The only thing the wehrs had was cool outfits and neat guns
That's it

>Soviets considered a tank knocked out even if it simply broke down or threw a track
>Germany would not write off their tanks as knocked out even if they were sitting 100 km behind enemy lines because they were still technically "recoverable"

Gotta love cheating at statistics.

Citation needed

tankarchives.blogspot.com/2013/07/cheating-at-statistics-part-3.html

fuckable daughters, too

eh, the Wehrmacht had its strengths and weaknesses

>pros
excellent organization, there was usually always accommodations for ammunition, food, and repairs so long as there was any to go around, the Japanese completely threw out logistics and told all island garrisons they were on their own.

great vehicles on paper: the Panzer VI was a solid vehicle that did what it was designed to do, and the Tiger/Panther did what they were built to do, destroy T-34's. Whether they could actually get to the field or not was a different story.

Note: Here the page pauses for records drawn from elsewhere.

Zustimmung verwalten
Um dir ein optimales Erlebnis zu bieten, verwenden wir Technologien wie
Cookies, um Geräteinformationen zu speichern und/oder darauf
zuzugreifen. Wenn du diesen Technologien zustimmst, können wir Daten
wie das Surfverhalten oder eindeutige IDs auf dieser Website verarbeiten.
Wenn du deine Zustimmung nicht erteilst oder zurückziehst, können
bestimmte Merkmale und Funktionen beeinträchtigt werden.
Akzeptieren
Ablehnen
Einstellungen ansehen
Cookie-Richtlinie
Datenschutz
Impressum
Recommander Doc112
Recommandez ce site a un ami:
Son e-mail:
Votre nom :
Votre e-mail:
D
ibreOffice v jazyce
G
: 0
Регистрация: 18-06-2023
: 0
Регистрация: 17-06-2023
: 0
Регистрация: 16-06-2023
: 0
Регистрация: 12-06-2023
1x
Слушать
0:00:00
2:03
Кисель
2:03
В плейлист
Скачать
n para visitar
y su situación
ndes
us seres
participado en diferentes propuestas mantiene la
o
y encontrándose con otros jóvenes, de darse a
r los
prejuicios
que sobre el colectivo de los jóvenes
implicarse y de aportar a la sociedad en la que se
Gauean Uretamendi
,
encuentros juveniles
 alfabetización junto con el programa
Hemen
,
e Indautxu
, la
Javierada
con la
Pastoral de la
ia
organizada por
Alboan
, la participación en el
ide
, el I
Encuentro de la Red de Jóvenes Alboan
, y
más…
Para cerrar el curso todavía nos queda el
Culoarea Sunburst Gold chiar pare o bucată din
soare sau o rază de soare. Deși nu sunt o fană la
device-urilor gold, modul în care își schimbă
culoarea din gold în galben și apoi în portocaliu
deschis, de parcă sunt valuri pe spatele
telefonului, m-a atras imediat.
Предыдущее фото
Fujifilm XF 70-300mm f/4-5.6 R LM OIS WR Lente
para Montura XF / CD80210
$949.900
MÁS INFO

excellent speed: this was their greatest advantage, being able to advance more than 50 kilometers every day was un-fucking-heard of in war, all mostly due to the next pro:

Great communication, radio was utilized to orchestrate attacks between the Luftwaffe, artillery, tank and troop movements, the coordination given by this communication gave Germany the early edge.

>Cons
the armour was only good on paper: Germany's prized tanks were better for the showroom than the battlefield, the armor was good, but the mechanics were so fragile, that the allies resorted to high-explosive shells to rattle the engines an disable them, rather than use armour-piercing to destroy them outright. That along with just general mechanical failures in transit and the tanks being gas guzzlers themselves didn't help at all.

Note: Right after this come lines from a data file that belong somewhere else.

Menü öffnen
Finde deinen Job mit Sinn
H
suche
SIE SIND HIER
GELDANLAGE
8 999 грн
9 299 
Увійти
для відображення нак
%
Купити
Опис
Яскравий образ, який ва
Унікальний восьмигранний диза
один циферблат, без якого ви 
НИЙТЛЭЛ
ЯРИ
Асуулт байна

Abysmally poor resource management in the beginning: Albert Speer had to make a complete overhaul of the German economy to squeeze every ounce of iron and oil they could spare.

diverting resources to accelerating the holocaust, soldiers and material that would have been better served on the Front.

Defiant orders to hold, German armies were 100% wiped out time and time again because they were denied orders to break out of encirclements, and instead were ordered to hold to the last man, essentially sending every army to their doom rather than retreat to fight on more favorable terms.

Panzer IV*

really makes you think

yeah nah tiger was a shit tank, for the resources it took to produce you could have done so much more.

Americans rounded up the SS and starved them to death in camps after the victory. Ironic, yeah, but it happened.